Bienvenue à tous.
C'est un réel plaisir d'être de retour dans votre magnifique province de la Colombie-Britannique. J'aimerais commencer par remercier mes collègues Randy Kamp, député de Pitt Meadows - Maple Ridge - Mission, qui est mon secrétaire parlementaire depuis que je suis ministre, et John Weston, député de Vancouver Ouest, Sunshine Coast et Sea-to-Sky Country.
Je peux attester ce qu’a dit Randy. John travaille dur à Ottawa en votre nom. Il travaille toujours très dur lorsqu’il discute avec moi des questions liées aux pêches et de ses idées.
C'est toujours un plaisir et un honneur de travailler avec vous pour promouvoir les intérêts des Britanno-Colombiens, et c'est un plaisir plus grand encore de pouvoir me joindre à vous dans la province que vous représentez pour annoncer nos engagements permanents et concertés en Colombie-Britannique.
Mon annonce d'aujourd'hui porte sur plusieurs points, mais tous ont deux choses en commun : ils résultent tous directement des efforts déployés par MM. Kamp et Weston et nos membres du caucus ici en Colombie-Britannique.

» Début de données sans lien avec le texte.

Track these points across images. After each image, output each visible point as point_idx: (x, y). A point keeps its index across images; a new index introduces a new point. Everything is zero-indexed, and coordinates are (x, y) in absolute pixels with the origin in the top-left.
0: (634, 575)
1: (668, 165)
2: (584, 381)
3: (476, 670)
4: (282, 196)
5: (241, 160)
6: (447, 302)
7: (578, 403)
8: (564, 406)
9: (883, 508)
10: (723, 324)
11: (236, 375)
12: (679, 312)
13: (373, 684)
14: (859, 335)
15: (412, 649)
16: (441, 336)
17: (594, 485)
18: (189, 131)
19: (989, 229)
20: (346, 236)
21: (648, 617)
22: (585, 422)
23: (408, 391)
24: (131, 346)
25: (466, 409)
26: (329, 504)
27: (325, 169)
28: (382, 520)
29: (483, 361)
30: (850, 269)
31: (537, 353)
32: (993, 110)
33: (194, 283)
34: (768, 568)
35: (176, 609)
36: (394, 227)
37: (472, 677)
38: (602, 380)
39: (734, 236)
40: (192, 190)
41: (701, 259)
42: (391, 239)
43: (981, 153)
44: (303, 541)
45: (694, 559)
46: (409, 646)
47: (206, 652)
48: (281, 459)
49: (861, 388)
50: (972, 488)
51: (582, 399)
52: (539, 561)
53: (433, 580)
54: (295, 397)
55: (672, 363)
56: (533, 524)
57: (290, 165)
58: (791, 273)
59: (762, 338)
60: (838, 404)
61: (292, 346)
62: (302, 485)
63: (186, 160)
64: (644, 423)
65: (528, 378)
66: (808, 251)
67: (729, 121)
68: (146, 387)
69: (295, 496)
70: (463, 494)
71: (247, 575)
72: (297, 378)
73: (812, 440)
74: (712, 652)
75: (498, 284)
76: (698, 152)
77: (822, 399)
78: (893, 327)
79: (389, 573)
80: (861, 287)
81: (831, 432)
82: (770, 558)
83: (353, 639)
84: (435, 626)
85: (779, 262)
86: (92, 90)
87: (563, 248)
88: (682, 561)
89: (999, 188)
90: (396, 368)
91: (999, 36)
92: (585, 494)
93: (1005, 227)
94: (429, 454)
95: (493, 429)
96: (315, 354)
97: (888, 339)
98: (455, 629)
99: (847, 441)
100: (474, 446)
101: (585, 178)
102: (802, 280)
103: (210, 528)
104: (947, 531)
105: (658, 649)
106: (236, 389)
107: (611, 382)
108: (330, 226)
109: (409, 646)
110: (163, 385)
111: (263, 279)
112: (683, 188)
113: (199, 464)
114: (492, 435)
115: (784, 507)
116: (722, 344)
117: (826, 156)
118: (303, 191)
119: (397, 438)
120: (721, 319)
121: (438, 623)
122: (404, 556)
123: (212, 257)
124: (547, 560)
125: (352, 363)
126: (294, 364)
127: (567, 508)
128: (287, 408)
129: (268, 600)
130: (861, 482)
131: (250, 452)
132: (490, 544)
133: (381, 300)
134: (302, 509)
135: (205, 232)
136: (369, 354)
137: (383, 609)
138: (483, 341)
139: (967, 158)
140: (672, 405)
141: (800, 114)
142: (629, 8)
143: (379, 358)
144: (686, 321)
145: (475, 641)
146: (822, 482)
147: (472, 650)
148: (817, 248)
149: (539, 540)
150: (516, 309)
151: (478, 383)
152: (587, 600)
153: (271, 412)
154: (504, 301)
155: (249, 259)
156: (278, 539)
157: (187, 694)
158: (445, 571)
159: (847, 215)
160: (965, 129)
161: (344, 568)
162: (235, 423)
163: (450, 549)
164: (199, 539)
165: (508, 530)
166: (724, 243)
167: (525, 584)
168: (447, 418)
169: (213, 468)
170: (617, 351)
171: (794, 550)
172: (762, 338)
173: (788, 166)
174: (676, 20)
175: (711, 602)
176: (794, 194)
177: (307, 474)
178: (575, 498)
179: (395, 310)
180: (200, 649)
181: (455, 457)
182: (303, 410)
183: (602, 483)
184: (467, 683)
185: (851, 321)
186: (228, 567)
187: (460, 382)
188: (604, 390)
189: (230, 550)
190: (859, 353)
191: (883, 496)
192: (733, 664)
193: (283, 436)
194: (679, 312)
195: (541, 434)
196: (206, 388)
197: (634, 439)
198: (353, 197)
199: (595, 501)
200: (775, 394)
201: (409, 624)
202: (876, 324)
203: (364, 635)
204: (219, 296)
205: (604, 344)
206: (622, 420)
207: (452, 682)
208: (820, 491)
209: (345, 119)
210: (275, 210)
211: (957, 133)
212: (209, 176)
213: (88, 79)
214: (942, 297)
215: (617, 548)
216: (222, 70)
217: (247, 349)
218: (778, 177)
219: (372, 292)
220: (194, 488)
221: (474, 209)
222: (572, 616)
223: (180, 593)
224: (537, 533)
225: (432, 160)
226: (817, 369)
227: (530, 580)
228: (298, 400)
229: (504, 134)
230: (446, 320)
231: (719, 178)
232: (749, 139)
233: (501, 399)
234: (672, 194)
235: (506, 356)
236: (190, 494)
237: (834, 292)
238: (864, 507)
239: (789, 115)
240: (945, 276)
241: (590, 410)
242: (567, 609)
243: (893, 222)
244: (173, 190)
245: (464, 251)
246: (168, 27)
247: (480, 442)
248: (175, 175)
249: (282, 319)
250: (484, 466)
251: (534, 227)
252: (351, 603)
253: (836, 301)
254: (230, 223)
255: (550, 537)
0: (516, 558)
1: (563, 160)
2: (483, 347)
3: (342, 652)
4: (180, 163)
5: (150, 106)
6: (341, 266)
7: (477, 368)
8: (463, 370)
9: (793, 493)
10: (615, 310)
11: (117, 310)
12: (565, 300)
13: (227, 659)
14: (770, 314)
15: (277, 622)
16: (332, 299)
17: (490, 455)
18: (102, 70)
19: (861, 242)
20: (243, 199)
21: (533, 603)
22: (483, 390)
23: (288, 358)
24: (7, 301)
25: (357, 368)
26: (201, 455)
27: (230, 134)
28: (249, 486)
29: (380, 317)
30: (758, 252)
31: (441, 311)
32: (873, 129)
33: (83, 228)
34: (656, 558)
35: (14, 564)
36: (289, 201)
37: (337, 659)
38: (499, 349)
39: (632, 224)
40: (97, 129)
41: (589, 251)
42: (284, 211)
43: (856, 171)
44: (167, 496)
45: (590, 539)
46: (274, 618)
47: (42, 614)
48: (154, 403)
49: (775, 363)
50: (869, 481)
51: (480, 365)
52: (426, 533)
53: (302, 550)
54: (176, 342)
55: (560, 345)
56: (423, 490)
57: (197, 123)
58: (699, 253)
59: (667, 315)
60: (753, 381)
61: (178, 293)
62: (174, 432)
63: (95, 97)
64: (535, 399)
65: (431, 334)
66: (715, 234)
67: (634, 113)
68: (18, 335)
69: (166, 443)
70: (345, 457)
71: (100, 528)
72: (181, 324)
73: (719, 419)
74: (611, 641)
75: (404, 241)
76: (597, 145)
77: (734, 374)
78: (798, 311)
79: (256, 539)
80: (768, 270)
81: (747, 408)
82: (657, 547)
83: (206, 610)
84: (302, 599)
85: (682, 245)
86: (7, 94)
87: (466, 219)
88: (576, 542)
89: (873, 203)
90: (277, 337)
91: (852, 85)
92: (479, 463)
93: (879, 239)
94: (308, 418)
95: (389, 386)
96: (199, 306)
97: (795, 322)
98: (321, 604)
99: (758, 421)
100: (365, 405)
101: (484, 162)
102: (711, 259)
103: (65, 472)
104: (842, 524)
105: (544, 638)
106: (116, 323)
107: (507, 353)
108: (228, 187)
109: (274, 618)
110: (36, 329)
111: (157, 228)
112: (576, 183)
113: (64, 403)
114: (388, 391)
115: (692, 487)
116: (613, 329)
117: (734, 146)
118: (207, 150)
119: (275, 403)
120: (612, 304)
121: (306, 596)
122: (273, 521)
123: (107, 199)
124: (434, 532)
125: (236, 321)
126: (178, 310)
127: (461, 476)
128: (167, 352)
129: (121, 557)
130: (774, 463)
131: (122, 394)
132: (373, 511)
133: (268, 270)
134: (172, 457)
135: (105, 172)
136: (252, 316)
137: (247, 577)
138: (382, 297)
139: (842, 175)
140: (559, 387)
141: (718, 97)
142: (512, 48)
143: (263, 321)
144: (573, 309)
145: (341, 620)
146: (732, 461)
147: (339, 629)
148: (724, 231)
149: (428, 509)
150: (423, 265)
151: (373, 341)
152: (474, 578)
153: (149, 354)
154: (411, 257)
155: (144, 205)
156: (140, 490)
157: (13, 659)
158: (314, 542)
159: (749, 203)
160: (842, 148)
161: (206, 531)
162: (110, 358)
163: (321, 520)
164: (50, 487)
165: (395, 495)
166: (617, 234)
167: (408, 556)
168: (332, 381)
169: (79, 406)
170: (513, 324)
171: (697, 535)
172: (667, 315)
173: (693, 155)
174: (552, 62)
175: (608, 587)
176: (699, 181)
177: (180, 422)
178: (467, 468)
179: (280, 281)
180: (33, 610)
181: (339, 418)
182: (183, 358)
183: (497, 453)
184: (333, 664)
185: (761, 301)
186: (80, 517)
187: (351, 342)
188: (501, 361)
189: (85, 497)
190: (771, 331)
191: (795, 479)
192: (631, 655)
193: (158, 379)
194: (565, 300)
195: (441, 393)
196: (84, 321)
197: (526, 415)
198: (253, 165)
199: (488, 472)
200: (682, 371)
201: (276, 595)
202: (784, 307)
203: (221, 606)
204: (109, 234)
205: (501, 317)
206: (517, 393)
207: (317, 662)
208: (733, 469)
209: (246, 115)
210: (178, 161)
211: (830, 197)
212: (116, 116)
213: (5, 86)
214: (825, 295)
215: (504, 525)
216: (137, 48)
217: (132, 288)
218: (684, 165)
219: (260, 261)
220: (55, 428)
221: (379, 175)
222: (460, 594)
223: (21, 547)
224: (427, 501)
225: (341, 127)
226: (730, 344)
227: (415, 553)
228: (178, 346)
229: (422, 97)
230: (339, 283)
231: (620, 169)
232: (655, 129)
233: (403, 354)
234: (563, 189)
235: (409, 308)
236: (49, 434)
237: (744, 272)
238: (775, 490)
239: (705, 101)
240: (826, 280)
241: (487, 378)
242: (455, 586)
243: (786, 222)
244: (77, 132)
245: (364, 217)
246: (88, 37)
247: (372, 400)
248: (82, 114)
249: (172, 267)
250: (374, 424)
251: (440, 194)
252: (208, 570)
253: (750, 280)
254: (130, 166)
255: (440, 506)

Et chacun de ces aspects vise à améliorer la science et la conservation, dans cette province comme dans tout le reste du pays.
J’ai plusieurs annonces à faire mais permettez-moi de commencer par les infrastructures.
Aujourd'hui, je suis heureuse d'annoncer que les installations de recherche suivantes vont recevoir des fonds du gouvernement fédéral pour améliorer divers aspects de l'infrastructure de leurs bâtiments :
- L'Institut des sciences de la mer, à Sidney, sur l'île de Vancouver, recevra jusqu'à 13 millions de dollars pour des mises à niveau.
- La Station biologique du Pacifique, à Nanaimo, recevra jusqu'à 2,9 millions de dollars pour des mises à niveau.
- Ici même, le Centre de recherche sur l'aquaculture et l'environnement, qui nous accueille aujourd'hui, recevra jusqu'à 2,2 millions de dollars pour des mises à niveau.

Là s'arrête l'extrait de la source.